A JBW factor can be classified into three mutually exclusive types as follows:

- It is type I if there is a minimal projection. It is type I_{n} if 1 can be written as a sum of n orthogonal minimal projections for 1 ≤ n ≤ ∞.
- It is Type II if there are no minimal projections but the subprojections of some fixed projections e form a modular lattice, i.e. p ≤ q implies (p ∨ r) ∧ q = p ∨ (r ∧ q) for any projection r ≤ e. If e can be taken to be 1, it is Type II_{1}. Otherwise it is type II_{≈}.
- It is Type III if the projections do not form a modular lattice. All non-zero projections are then equivalent.

Tomita–Takesaki theory permits a further classification of the type III case into types III_{λ} (0 ≤ λ ≤ 1) with the additional invariant of an ergodic flow on a Lebesgue space (the "flow of weights") when λ = 0.

===Classification of JBW factors of Type I===
- The JBW factor of Type I_{1} is the real numbers.
- The JBW factors of Type I_{2} are the spin factors. Let H be a real Hilbert space of dimension greater than 1. Set M = H ⊕ R with inner product (u⊕λ,v⊕μ) =(u,v) + λμ and product (u⊕λ)∘(v⊕μ)=( μu + λv) ⊕ [(u,v) + λμ]. With the operator norm ||L(a)||, M is a JBW factor and also a JW factor.
- The JBW factors of Type I_{3} are the self-adjoint 3 by 3 matrices with entries in the real numbers, the complex numbers or the quaternions or the octonions.
- The JBW factors of Type I_{n} with 4 ≤ n < ∞ are the self-adjoint n by n matrices with entries in the real numbers, the complex numbers or the quaternions.
- The JBW factors of Type I_{∞} are the self-adjoint operators on an infinite-dimensional real, complex or quaternionic Hilbert space. The quaternionic space is defined as all sequences x = (x_{i}) with x_{i} in H and Σ |x_{i}|^{2} < ∞. The H-valued inner product is given by (x,y) = Σ (y_{i})*x_{i}. There is an underlying real inner product given by (x,y)_{R} = Re (x,y).
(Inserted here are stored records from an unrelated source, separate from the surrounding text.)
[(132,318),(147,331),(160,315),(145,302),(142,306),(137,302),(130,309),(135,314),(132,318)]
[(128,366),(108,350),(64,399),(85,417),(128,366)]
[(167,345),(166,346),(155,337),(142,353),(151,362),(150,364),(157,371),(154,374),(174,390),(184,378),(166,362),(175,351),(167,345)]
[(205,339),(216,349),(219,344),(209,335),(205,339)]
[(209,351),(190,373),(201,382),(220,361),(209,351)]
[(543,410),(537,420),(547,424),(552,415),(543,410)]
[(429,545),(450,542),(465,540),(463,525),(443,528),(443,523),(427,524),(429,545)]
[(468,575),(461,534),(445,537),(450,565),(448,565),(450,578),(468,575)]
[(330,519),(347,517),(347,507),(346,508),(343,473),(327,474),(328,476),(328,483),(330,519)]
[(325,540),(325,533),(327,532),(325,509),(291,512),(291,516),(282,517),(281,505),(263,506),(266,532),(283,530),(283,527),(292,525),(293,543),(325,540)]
The quaternionic JBW factor of Type I_{∞} is thus the Jordan algebra of all self-adjoint operators on this real inner product space that commute with the action of right multiplication by H.

===Classification of JBW factors of Types II and III===
The JBW factors not of Type I_{2} and I_{3} are all JW factors, i.e. can be realized as Jordan algebras of self-adjoint operators on a Hilbert space closed in the weak operator topology. Every JBW factor not of Type I_{2} or Type I_{3} is isomorphic to the self-adjoint part of the fixed point algebra of a period 2 *-anti-automorphism of a von Neumann algebra. In particular each JBW factor is either isomorphic to the self-adjoint part of a von Neumann factor of the same type or to the self-adjoint part of the fixed point algebra of a period 2 *-anti-automorphism of a von Neumann factor of the same type. For hyperfinite factors, the class of von Neumann factors completely classified by Connes and Haagerup, the period 2 *-antiautomorphisms have been classified up to conjugacy in the automorphism group of the factor.